Nonostante questo però, il suddetto blog è pieno, strapieno di collaborazioni: evidentemente per una persona (vale a dire io) che risponde picche perché la serietà aziendale vale molto più del “purché se ne parli”, ce ne sono altre cinque che non rifiutano la proposta, nonostante tutto. Il che fa partire una serie di quesiti: le aziende danno almeno una sbirciatina a questi blog? Controllo qualità, anyone? Non credo e non voglio credere di essere l’unica a farsi degli scrupoli.

Dal momento che sono autolesionista e non mi è bastato vedere la neve cadere per dire “ma anche no”, ho voluto ad ogni costo approfondire leggendomi qualche post, ed ecco qua: si tratta di una sequela infinita di collaborazioni, dei generi più disparati: perché si va da quei famosi biscotti usati per la cheesecake alle marmellate, dall’aggeggio per fare la pipì in piedi anche se si è femmine (lo so, lo so) ai siti che vendono arte sacra (giuro), creazioni in fimo (alla parola “orecchine natalizie” volevo morire) fino ai prodotti per pulire casa. Ecco, non so gli altri, ma io non lavoro così. Alla faccia della coerenza poi! Di sicuro io non voglio che la mia azienda finisca in un sito dove si parla di pipì, mi sembra ovvio.

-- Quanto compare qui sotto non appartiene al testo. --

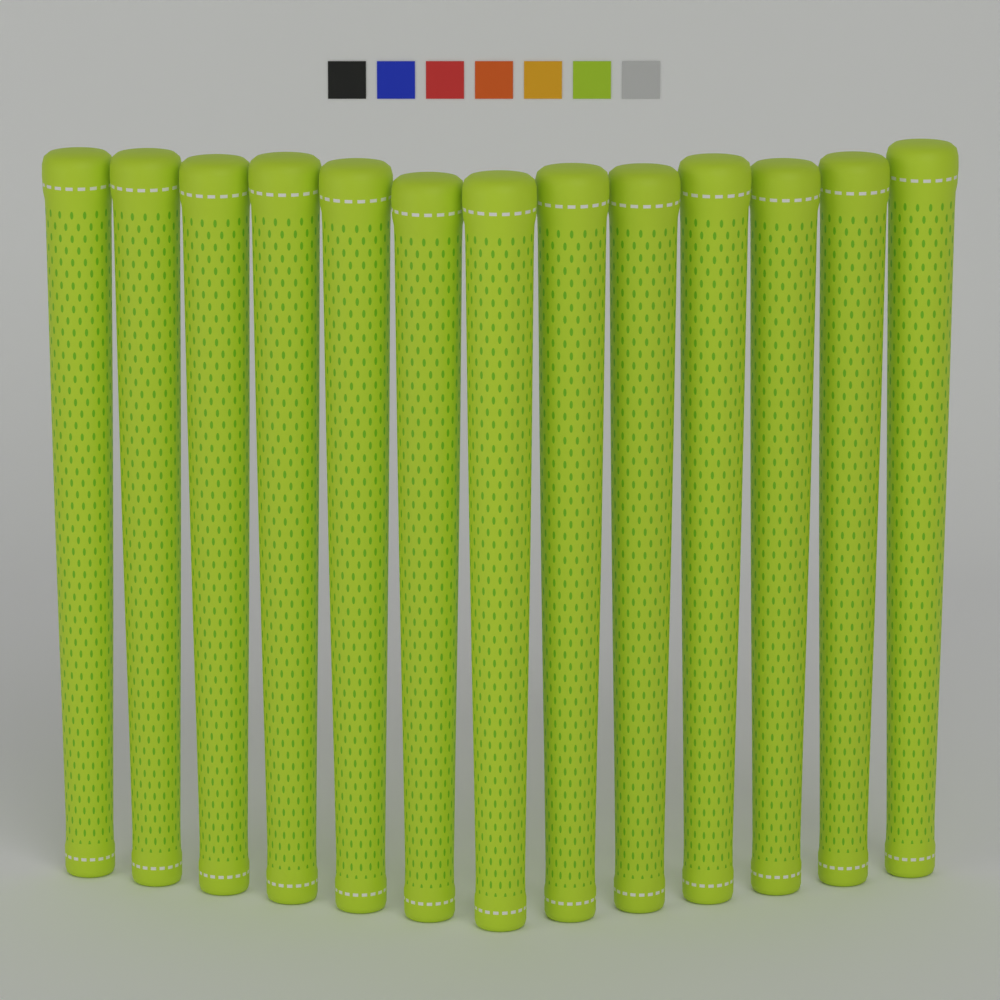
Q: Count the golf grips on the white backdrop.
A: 13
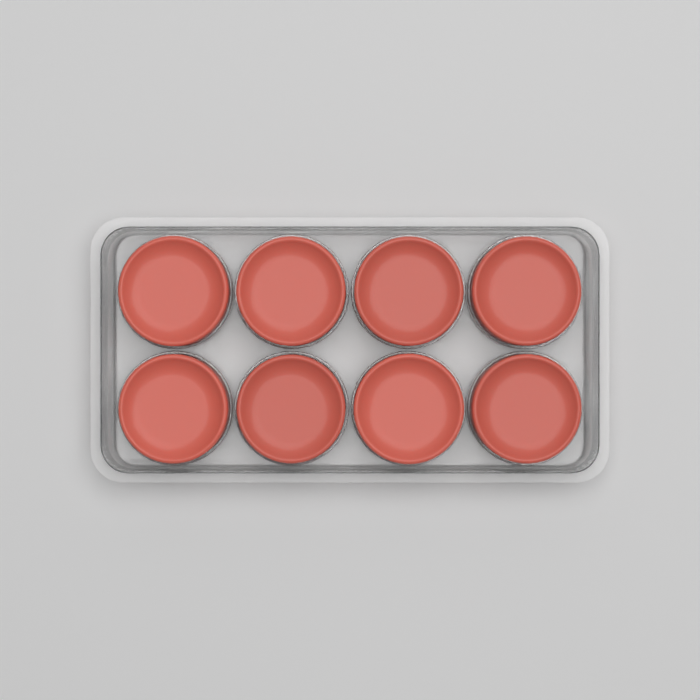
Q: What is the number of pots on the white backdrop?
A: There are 8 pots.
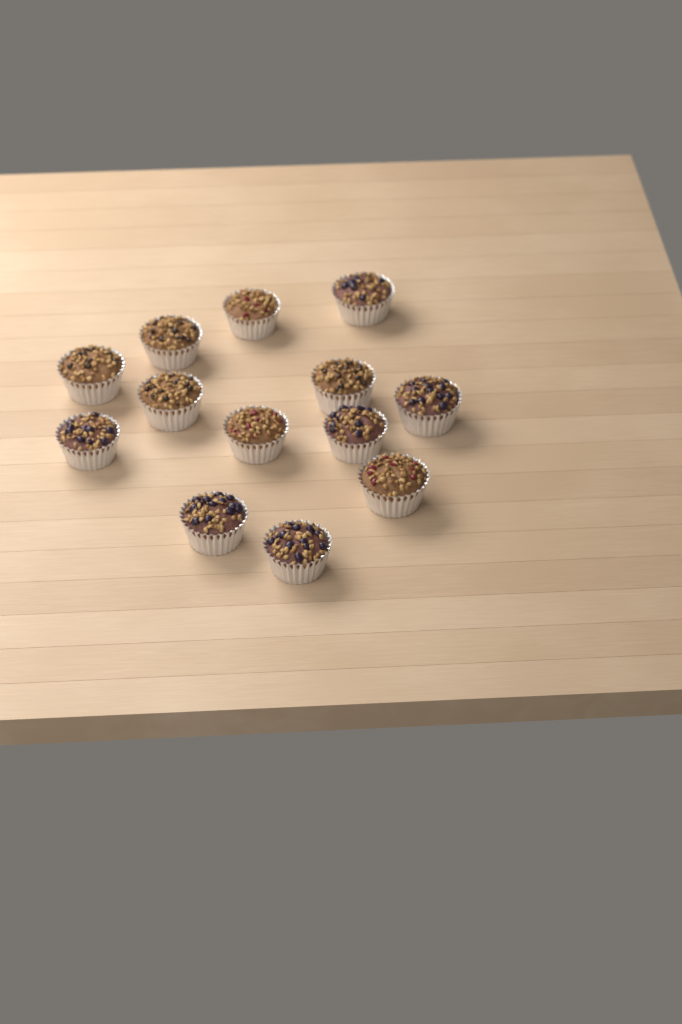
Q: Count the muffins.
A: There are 13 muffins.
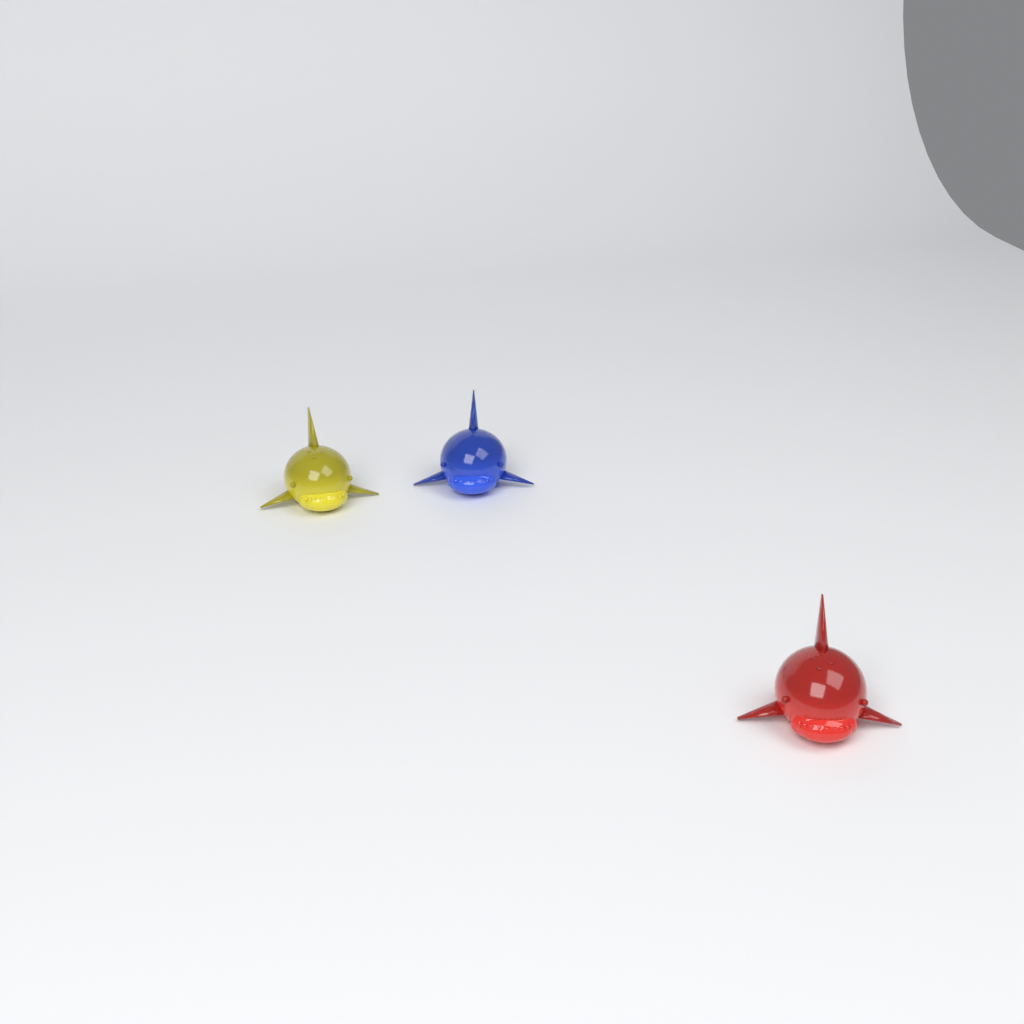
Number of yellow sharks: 1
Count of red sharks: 1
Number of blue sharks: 1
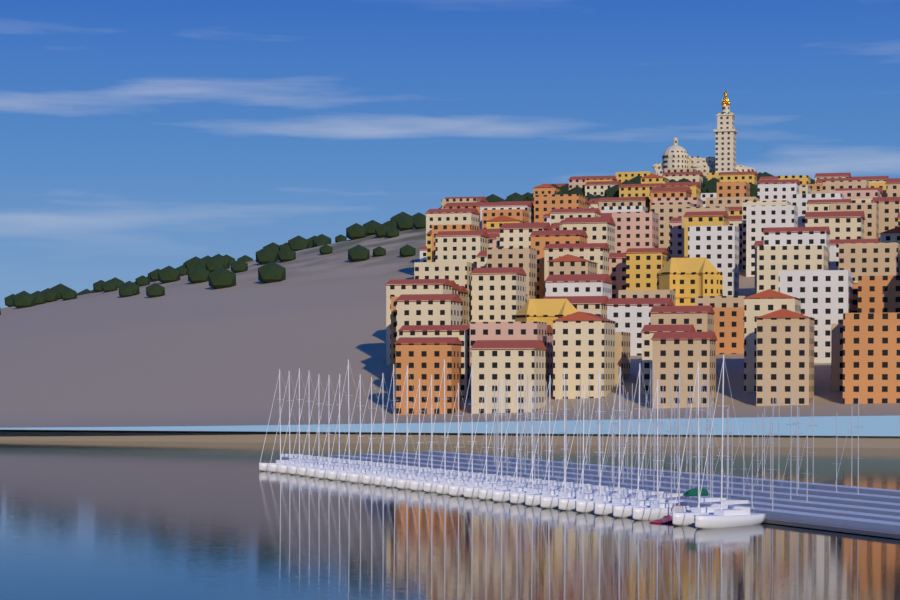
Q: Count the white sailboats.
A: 31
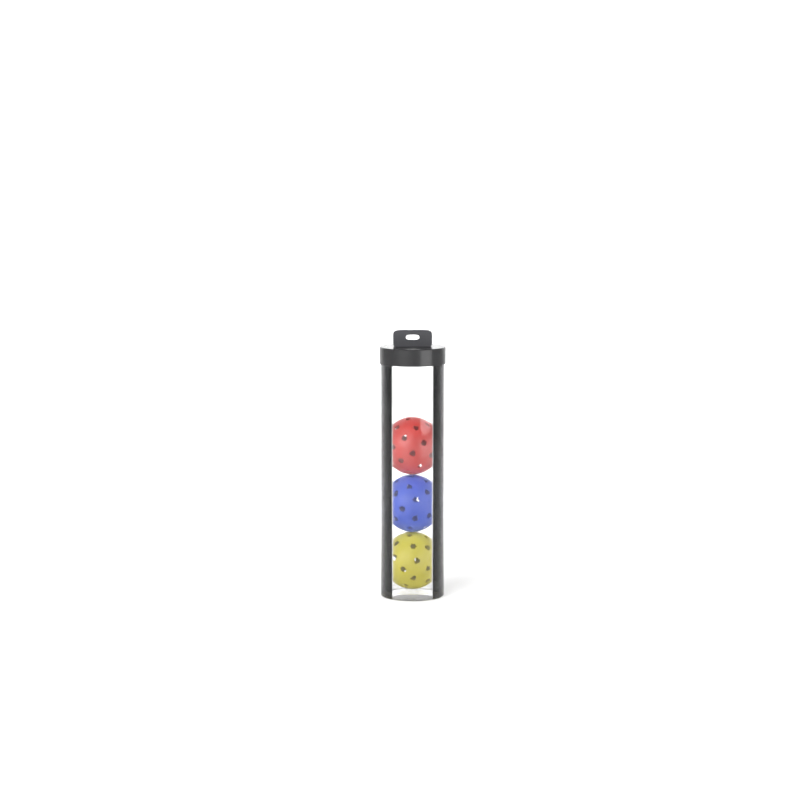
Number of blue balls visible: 1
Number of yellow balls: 1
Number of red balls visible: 1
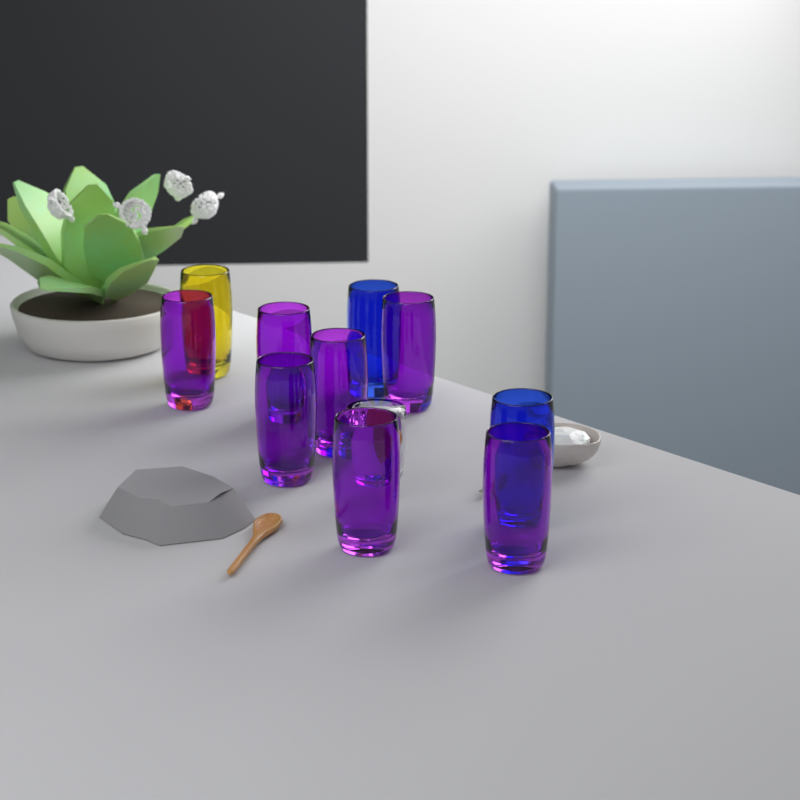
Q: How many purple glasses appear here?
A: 7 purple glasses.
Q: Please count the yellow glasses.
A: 1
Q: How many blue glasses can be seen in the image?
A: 2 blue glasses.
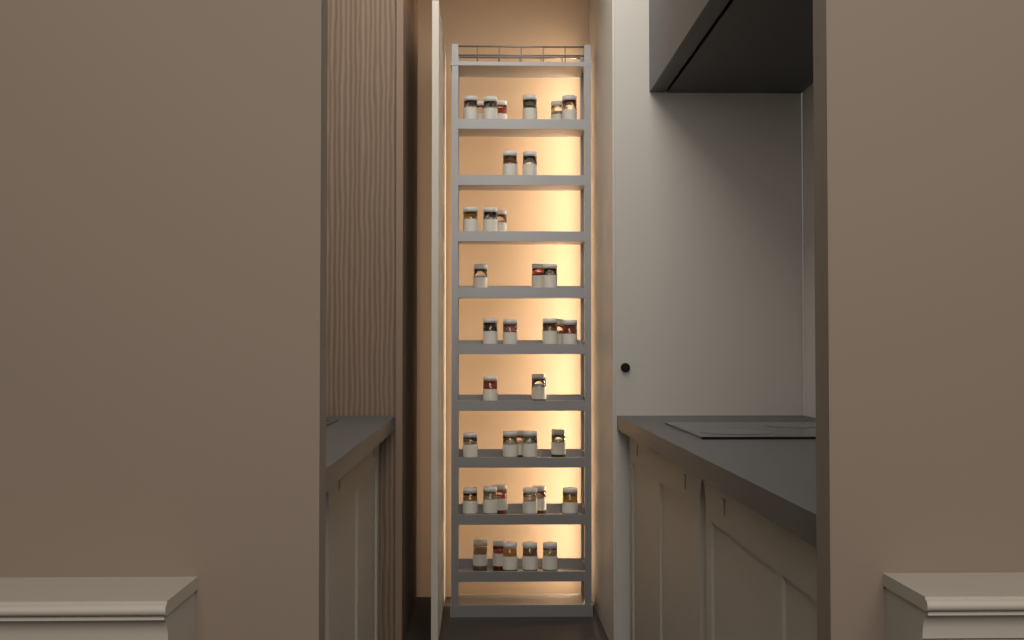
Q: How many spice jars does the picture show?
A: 38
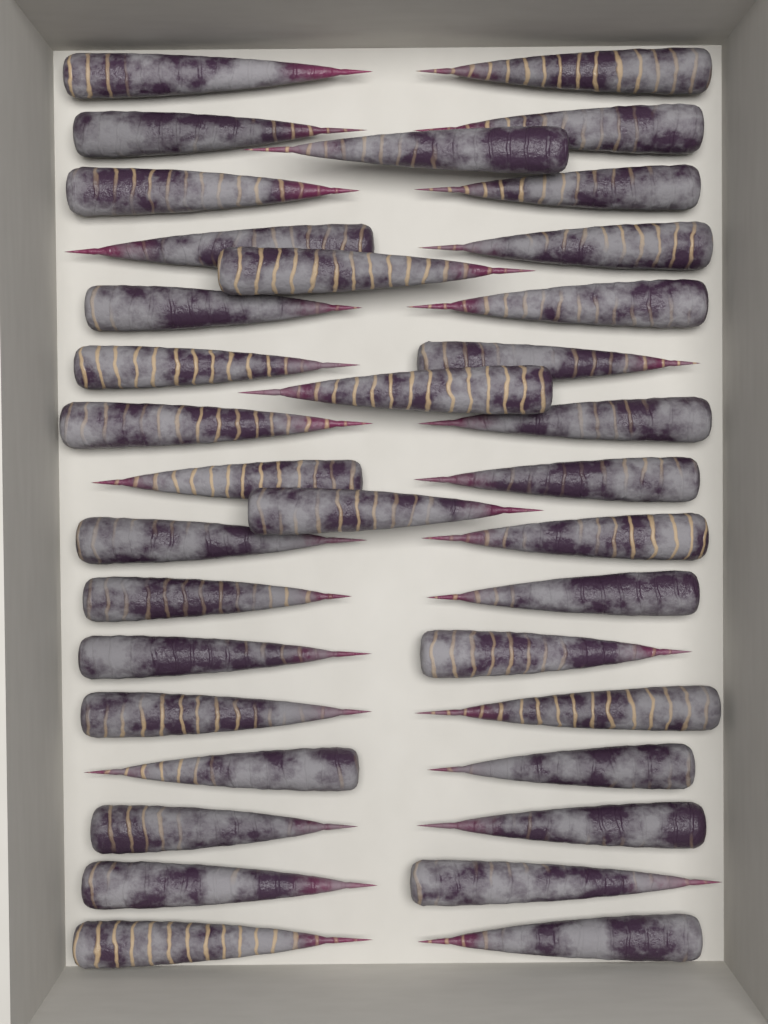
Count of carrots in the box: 36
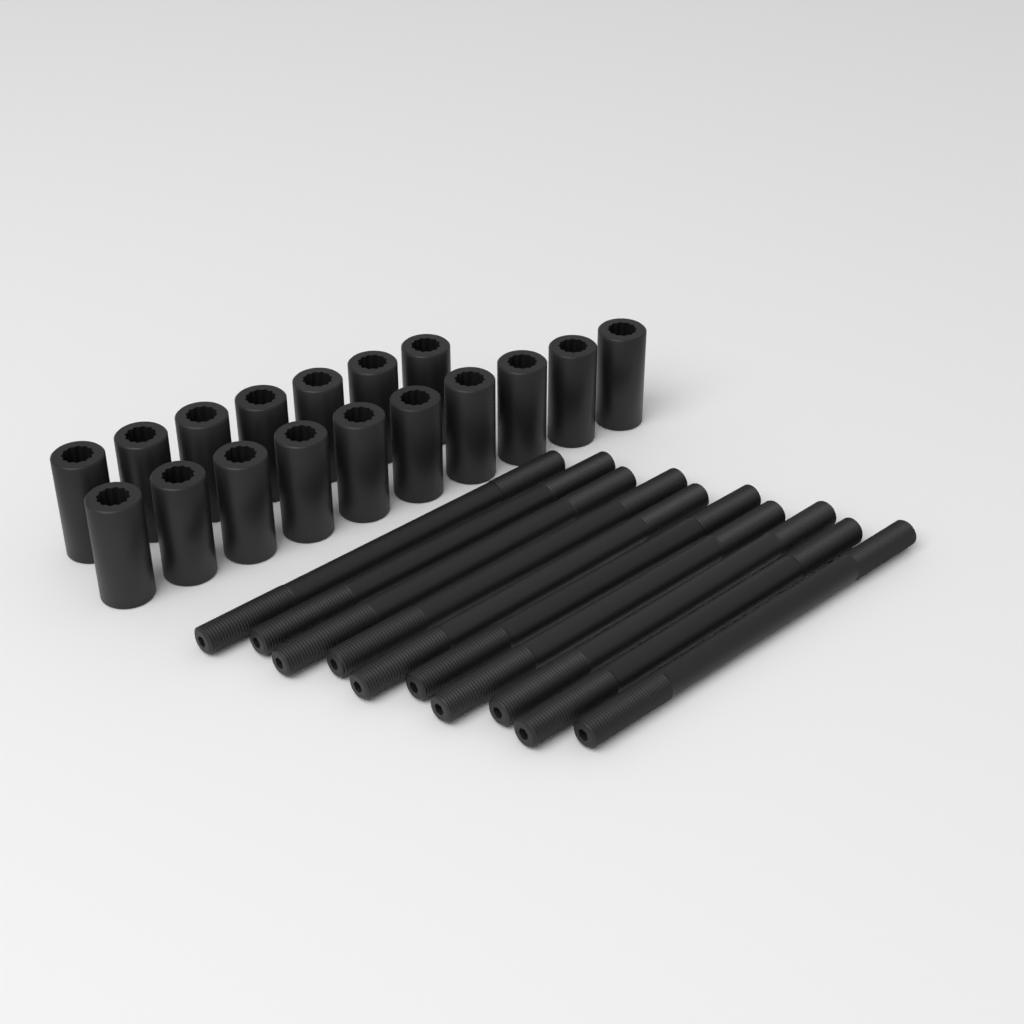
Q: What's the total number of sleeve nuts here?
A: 17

Credo che ora mi sia chiaro perché, soprattutto durante i primi anni di attività del blog, provassi un lieve imbarazzo nel dire che, appunto, tra le mie attività è presente anche quella di blogging. D’altronde se in Italia “blogger” è sinonimo di fancazzista è anche merito di queste collaborazioni poco riuscite, nate perché evidentemente è troppo faticoso prendersi la briga di andare a controllare se il blogger che ha inviato la richiesta è in linea con il target aziendale e se possa essere in grado di apportare un reale beneficio. Magari alle suddette aziende basta vedere il ranking (non escludo che questo specifico blog ed altri altrettanto sfigati abbiano molte visite, ma vi dirò un segreto: è sufficiente spammare. Oppure è molto facile che alle persone venga un colpo durante la visualizzazione dei suddetti blog e diventi improvvisamente incapace di chiudere la pagina, eludendo così l’incubo noto come bounce rate), senza valutare la qualità dei contenuti. E allora preferisco mille volte essere di nicchia, avere un prodotto che di certo non mi può pagare da vivere ma in cui tendenzialmente parlo di quello che mi pare, anche se capita anche a me di collaborare e, a fine giornata, riuscire a guardarmi allo specchio perché no, nemmeno oggi sono stata costretta a parlare di aggeggi per fare la pipì.